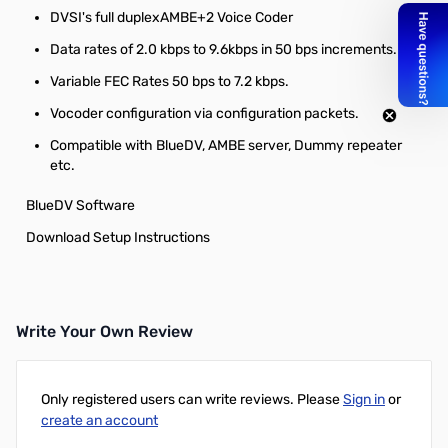
DVSI's full duplexAMBE+2 Voice Coder
Data rates of 2.0 kbps to 9.6kbps in 50 bps increments.
Variable FEC Rates 50 bps to 7.2 kbps.
Vocoder configuration via configuration packets.
Compatible with BlueDV, AMBE server, Dummy repeater
etc.
BlueDV Software
Download Setup Instructions
Write Your Own Review
Only registered users can write reviews. Please
Sign in
or
create an account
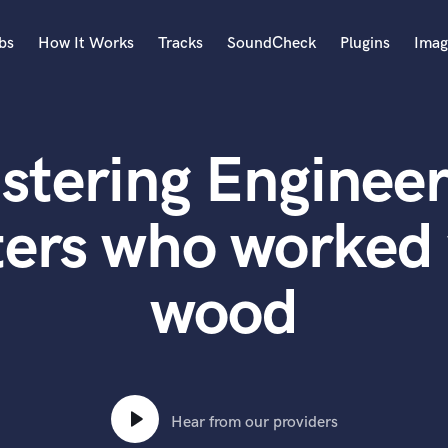
bs
How It Works
Tracks
SoundCheck
Plugins
Imag
A
Accordion
stering Engineer
Acoustic Guitar
B
Bagpipe
ters who worked
Banjo
Bass Electric
wood
Bass Fretless
Bassoon
Bass Upright
Beat Makers
ners
Boom Operator
C
Hear from our providers
Cello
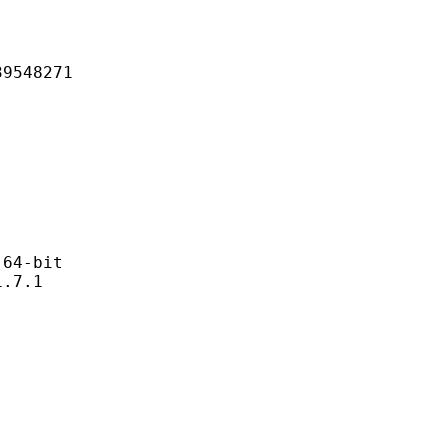
48271
4-bit
7.1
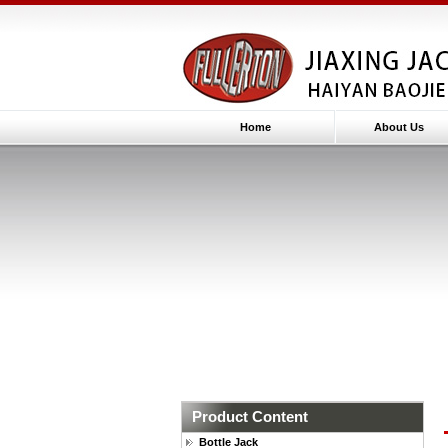
Home
About Us
Product Content
Bottle Jack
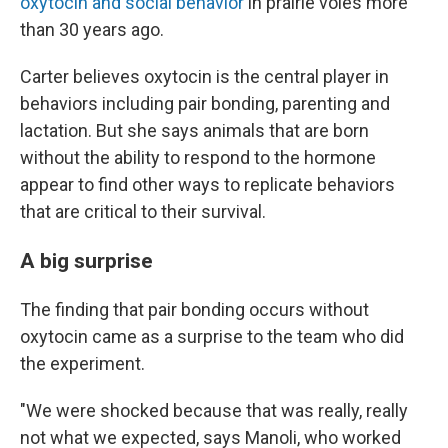
oxytocin and social behavior
in prairie voles more
than 30 years ago.
Carter believes oxytocin is the central player in
behaviors including pair bonding, parenting and
lactation. But she says animals that are born
without the ability to respond to the hormone
appear to find other ways to replicate behaviors
that are critical to their survival.
A big surprise
The finding that pair bonding occurs without
oxytocin came as a surprise to the team who did
the experiment.
"We were shocked because that was really, really
not what we expected, says Manoli, who worked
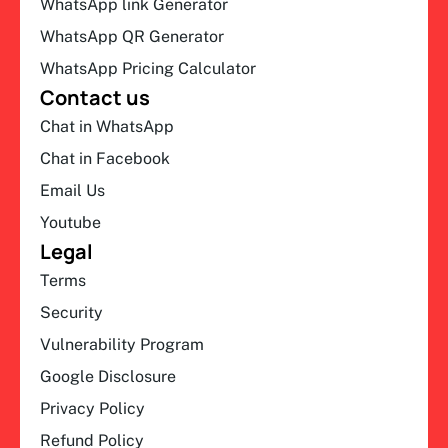
WhatsApp link Generator
WhatsApp QR Generator
WhatsApp Pricing Calculator
Contact us
Chat in WhatsApp
Chat in Facebook
Email Us
Youtube
Legal
Terms
Security
Vulnerability Program
Google Disclosure
Privacy Policy
Refund Policy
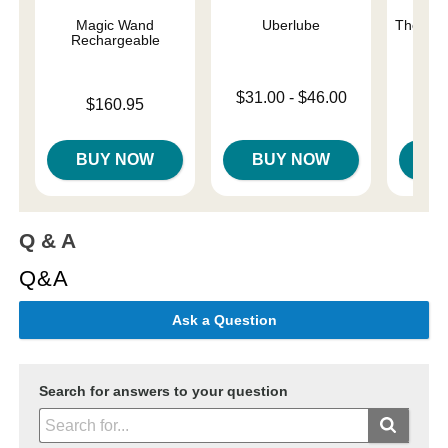
Magic Wand
Uberlube
The One
Rechargeable
Lowest price is
Original
$31.00
-
$46.00
$42.
Price is
$160.95
Highest price is
Sale pri
BUY NOW
BUY NOW
B
Q & A
Q&A
Ask a Question
Search for answers to your question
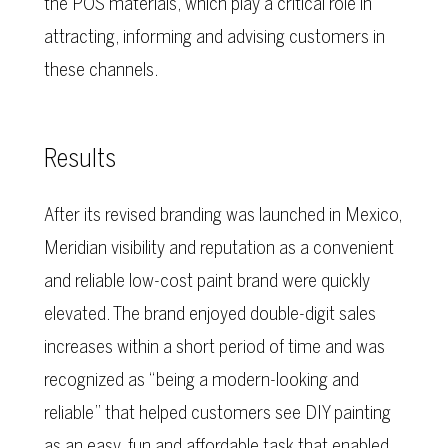
the POS materials, which play a critical role in
attracting, informing and advising customers in
these channels.
Results
After its revised branding was launched in Mexico,
Meridian visibility and reputation as a convenient
and reliable low-cost paint brand were quickly
elevated. The brand enjoyed double-digit sales
increases within a short period of time and was
recognized as “being a modern-looking and
reliable” that helped customers see DIY painting
as an easy, fun and affordable task that enabled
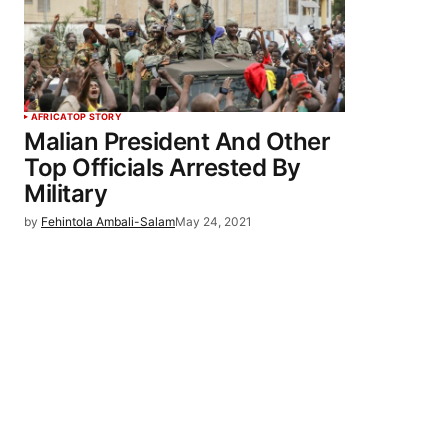
AFRICA
TOP STORY
Malian President And Other
Top Officials Arrested By
Military
by
Fehintola Ambali-Salam
May 24, 2021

> WHAT IS EXPECTED: Copy the lines above exactly. Start with the line containing "oxytocin and social behavior", end with the line containing "The finding that pair bonding occurs without", and include both.

> YOUR RESPONSE:
oxytocin and social behavior
in prairie voles more
than 30 years ago.
Carter believes oxytocin is the central player in
behaviors including pair bonding, parenting and
lactation. But she says animals that are born
without the ability to respond to the hormone
appear to find other ways to replicate behaviors
that are critical to their survival.
A big surprise
The finding that pair bonding occurs without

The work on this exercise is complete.